Document passage:

·····

Many years ago, I had a co-teacher by the name of Liza. We were then occupying a long desk where we did all our preparations prior to going to the classes were assigned to teach the whole school year.
One afternoon, I arrived on my table with Liza and another teacher arguing.
“All your stuffs are scattered all over the table, leaving us no space to work. Will you please fix your things?” Teacher Alice said.
“Of course, you don’t need to remind me. I’ll do it now,” Liza replied, apparently irked.
Their conversation grew more intense.
By then, it was US-Iraq war in the Middle East. I was then refereeing for a school sports activity and I had with me my whistle, hanging on my chest. I whistled as if a fire had broke out.
“Hello girls, it’s US-Iraq war now in the Middle East, we don’t need another war here in school!”
The two teachers stopped arguing, so I made some comedy acts to ease the tension further.
Liza had long migrated to Italy and Teacher Alice is about to retire. The long table we used to share had long been gone. We now have our own individual table.

·····

What this exercise asks:
1. Answer from the shared-desk story:
(a) Which teacher asked Liza to fix her things on the table?
(b) What did the narrator have hanging on the chest?
(c) To which country did Liza migrate?
2. Print the part of the shared-desk story starting with "By then, it" and going on through "had broke out.".
The records aren't needed here.

·····

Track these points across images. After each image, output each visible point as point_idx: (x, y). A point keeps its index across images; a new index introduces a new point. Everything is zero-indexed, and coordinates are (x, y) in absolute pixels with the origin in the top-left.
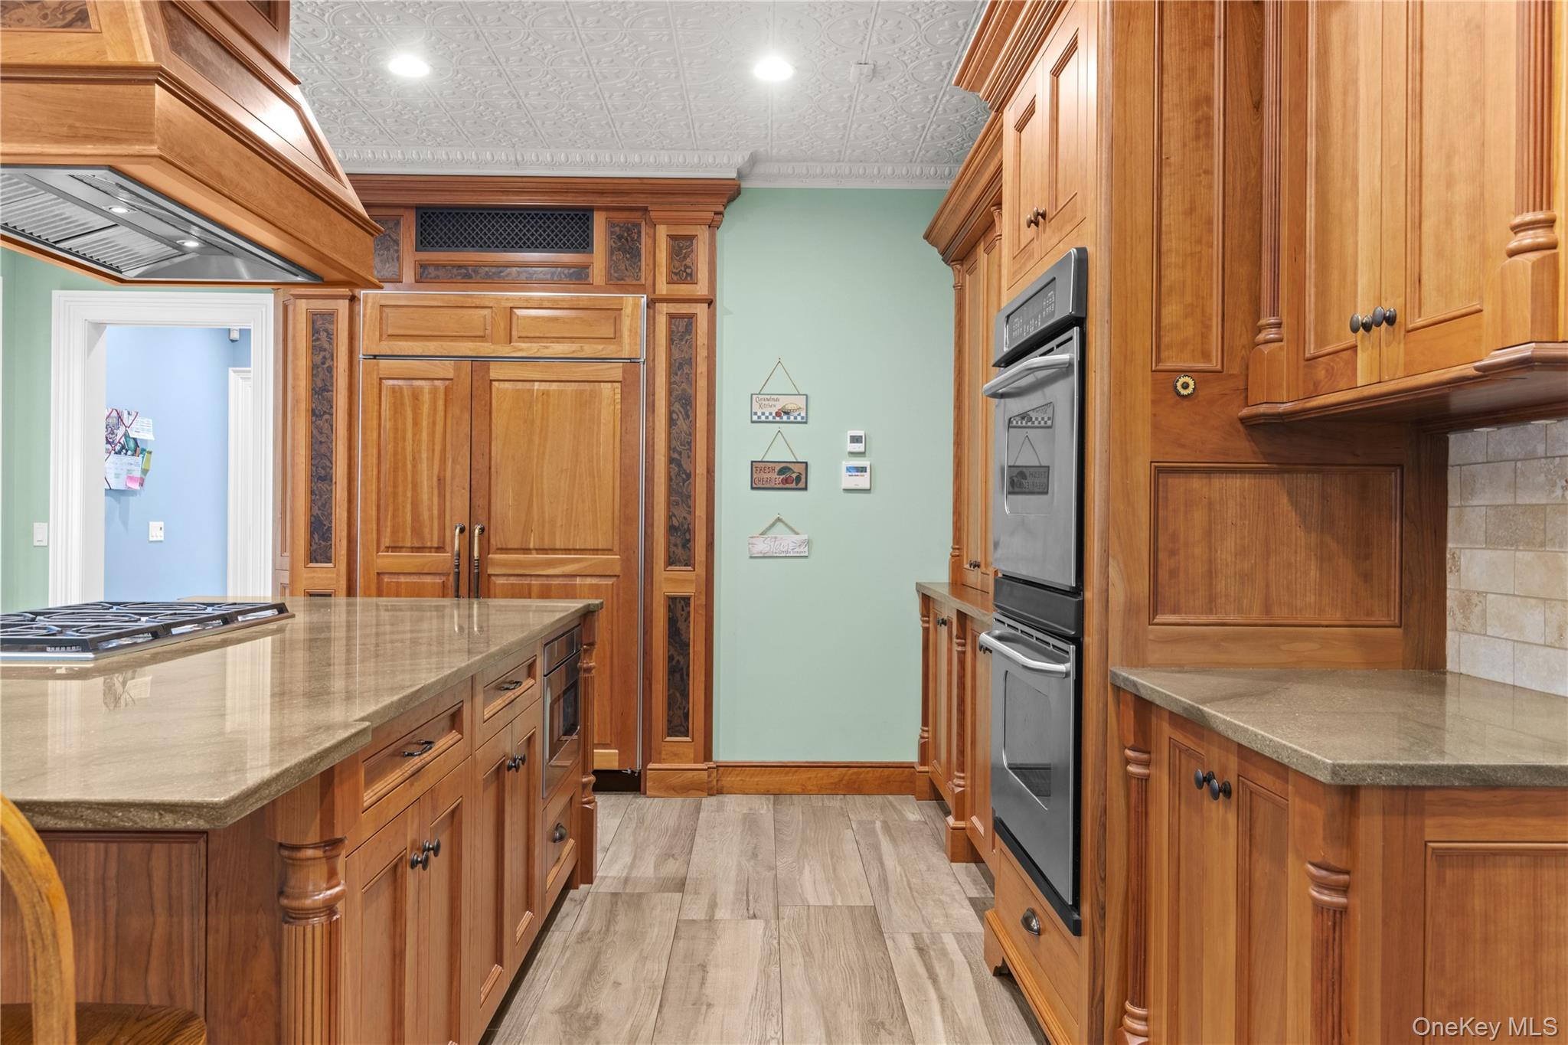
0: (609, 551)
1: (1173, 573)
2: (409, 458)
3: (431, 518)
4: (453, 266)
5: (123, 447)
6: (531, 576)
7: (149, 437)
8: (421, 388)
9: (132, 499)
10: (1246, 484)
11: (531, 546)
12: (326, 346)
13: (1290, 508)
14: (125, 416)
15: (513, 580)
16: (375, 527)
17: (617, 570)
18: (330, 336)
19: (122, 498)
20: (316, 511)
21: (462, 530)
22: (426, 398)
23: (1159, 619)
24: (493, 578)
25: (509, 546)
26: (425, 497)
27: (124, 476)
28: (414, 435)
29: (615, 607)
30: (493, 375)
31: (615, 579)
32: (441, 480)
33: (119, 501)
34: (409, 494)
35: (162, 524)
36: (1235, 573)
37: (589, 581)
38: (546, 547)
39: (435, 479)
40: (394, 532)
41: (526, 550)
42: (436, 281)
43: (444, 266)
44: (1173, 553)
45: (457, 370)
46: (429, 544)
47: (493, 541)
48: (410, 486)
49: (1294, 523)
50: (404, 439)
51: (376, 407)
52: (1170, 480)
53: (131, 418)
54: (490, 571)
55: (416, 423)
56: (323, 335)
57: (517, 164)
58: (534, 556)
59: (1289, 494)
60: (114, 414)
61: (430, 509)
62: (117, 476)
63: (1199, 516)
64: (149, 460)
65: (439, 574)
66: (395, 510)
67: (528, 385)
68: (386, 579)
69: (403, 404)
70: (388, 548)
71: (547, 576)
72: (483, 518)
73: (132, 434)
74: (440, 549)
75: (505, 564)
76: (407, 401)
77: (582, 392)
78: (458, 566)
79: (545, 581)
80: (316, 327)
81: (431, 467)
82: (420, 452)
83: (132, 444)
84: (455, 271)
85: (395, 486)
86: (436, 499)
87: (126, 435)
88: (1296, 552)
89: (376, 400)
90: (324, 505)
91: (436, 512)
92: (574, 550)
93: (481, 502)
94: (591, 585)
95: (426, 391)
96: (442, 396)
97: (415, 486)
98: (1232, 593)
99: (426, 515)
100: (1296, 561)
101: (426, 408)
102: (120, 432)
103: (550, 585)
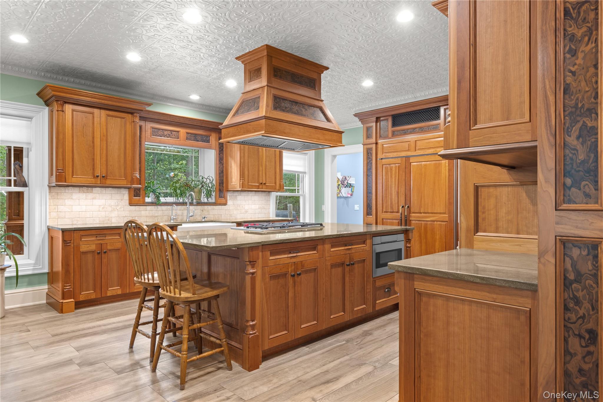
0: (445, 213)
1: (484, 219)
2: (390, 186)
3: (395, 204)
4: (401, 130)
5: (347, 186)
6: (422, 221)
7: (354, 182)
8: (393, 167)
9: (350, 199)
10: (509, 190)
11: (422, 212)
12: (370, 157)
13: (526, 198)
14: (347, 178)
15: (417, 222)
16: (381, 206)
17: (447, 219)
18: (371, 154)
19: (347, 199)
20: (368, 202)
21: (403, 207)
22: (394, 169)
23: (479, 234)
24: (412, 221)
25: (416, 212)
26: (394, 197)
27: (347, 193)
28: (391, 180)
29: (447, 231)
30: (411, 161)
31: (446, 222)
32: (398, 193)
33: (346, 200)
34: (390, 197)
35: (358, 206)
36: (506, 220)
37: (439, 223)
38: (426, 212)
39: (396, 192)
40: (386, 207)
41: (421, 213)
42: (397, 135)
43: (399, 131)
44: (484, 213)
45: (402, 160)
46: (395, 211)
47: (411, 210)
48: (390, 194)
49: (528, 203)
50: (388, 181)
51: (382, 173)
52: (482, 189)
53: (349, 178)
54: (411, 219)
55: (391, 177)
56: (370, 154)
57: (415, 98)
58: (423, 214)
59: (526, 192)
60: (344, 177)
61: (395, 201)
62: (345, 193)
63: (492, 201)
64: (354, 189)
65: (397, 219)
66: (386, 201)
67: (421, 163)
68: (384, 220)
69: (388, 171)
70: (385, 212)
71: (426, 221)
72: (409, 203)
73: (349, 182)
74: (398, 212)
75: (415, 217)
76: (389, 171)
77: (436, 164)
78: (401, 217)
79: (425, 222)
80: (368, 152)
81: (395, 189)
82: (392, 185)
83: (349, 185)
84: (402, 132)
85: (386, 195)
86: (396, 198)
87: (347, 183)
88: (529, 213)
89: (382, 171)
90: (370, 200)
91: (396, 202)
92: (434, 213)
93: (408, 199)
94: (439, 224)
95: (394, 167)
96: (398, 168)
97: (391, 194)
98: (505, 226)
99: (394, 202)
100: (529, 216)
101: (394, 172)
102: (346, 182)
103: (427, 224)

·····

Numbered answers:
1.
(a) Teacher Alice
(b) A whistle
(c) Italy

2.
By then, it was US-Iraq war in the Middle East. I was then refereeing for a school sports activity and I had with me my whistle, hanging on my chest. I whistled as if a fire had broke out.